By November 1960 Clark has been signed to Capitol Records and had recorded "The Butterfly Tree" written by Edmonton songwriter Harvey D. Judd in Nashville.

==="Daddy, Daddy (Gotta Get a Phone in My Room)"===
On January 9, 1961, Capitol Records released Clark's debut single, "Daddy, Daddy (Gotta Get a Phone in My Room)". The novelty song was written by orchestra leader and composer Bob Davie, his wife Mary Davie, and singer Bette Anne Steele, who originally recorded and released it (as Betsy Brye) in 1959 (Canadian-American Records CAN AM 106; UK: Columbia Records Recording 45-DB 4350). The Jordanaires provided backing vocals for the song. On the flipside, Clark recorded "Love Has Come My Way" that was composed by Don Gibson.

Clark appeared on Eddy Arnold's Today on the Farm program on NBC-TV on Saturday, January 14, 1961, Both songs were rated 3 stars in Billboard magazine on January 16, with "Daddy, Daddy" picked to be a hit on January 30, and being played extensively on radio stations in Nashville, where the flipside "Love Has Come My Way" debuted at No. 34 on WKDA.

"Daddy, Daddy" was No. 1 on radio station WHYN in Springfield, Massachusetts on March 4, 1961, and also charted locally in Worcester (#2 on WORC); Syracuse (#5 on WOLF); Boston (#5 on WHIL); Hartford (#8 on WDRC); and Louisville (#13 on WKLO). After Clark appeared on both the Bob Clayton and Ray Doey shows on Boston's WHDH-TV channel 5 to promote "Daddy, Daddy" in early March 1961, "Daddy, Daddy" "bubbled under" at No. 120 on the Billboard Hot 100 on March 13, 1961.

===Other singles===
On May 4, 1961, Clark recorded her second session for Capitol Records in Nashville. By June 5, 1961, Clark released her second single: "Billy" (written by former prison inmate Robert Stanley Riley, co-writer of "Just Walkin' in the Rain", and Jerry Crutchfield) backed with "For Your Sake", with both sides rated 4 stars (Strong Sales Potential) by Billboard magazine. Despite these predictions, "Billy" failed to chart, however "For Your Sake", written by Terry Phillips and Jerry Vance, charted locally in Boston (#28 on WHIL); Springfield, Massachusetts (#16 on WHYN); Hartford (#46 on WDRC); and Nashville (#29 on WKDA) between June and August 1961.

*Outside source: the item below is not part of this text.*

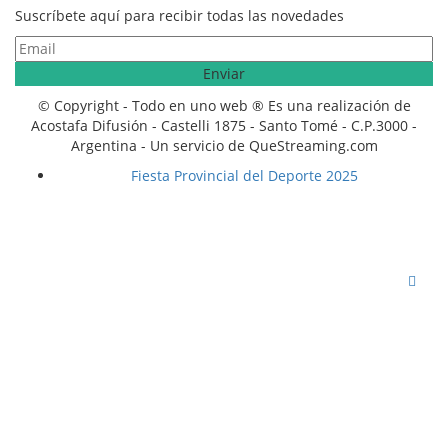
Suscríbete aquí para recibir todas las novedades
© Copyright - Todo en uno web ® Es una realización de
Acostafa Difusión - Castelli 1875 - Santo Tomé - C.P.3000 -
Argentina - Un servicio de QueStreaming.com
Fiesta Provincial del Deporte 2025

By October 9, 1961, Clark released her third single: "It's Love" backed with "The Butterfly Tree", with Billboard magazine rating them both as 3 stars (Moderate sales potential). "It's Love", written by Nashville brothers Jan L. Crutchfield (born 1938 in Kentucky; died October 30, 2012) and Jerry Don Crutchfield, failed to chart nationally, but charted locally in Springfield, Massachusetts (#26 on WHYN and No. 34 on WSPR); and Philadelphia (#67 on WIBG) between October and December 1961.

Clark's fourth and final single, "Tellin' Myself" (written by Dave Burgess) backed with "I Gotta Be Sure" (written by Larry Kolber and Jack Keller) was released by Capitol on June 2, 1962, with "Tellin' Myself" rated as having strong sales potential. However, neither side of this single charted.

==Personal life==
On February 3, 1973, Clark married Michael Larry "Mike" Tefft (born July 19, 1949; died October 2013) in Cookeville in Putnam County, Tennessee, and subsequently had three children: Justin M. Tefft (born about 1974), Babs M. Tefft Koch (born about 1977), and Clarke M. Tefft (born 1981).

==Discography==

===Singles===
- "Daddy, Daddy (Gotta Get A Phone In My Room)" / "Love Has Come My Way" (Capitol Records 4503) (January 9, 1961)
- "For Your Sake" / "Billy" (Capitol Records 4579) (June 1961)
- "It's Love" / "The Butterfly Tree" (US: October 1961; Capitol Records 4636) (UK: Capitol Records 45-CL 15230)
- "I Gotta Be Sure" / "Tellin' Myself" (Capitol Records 4763) (July 1962)

===EP===
- "It's Love" / "Daddy, Daddy" / "For Your Sake" / "Billy" (France: Capitol Records EAP1-20249)

===Album===
- Teen Idol (2012; Vintage Masters): All 8 Robin Clark single tracks.

===Compilation albums===
- Various Artists The Girl Group Sound: The Darlings of the 1960s, Volume 5 (1996; Sha-Boom Records): "Daddy, Daddy"
- Donna Lynn Meets Robin Clark (2009: Rare Rockin' Records CD RRR 1025): All 8 Robin Clark single tracks.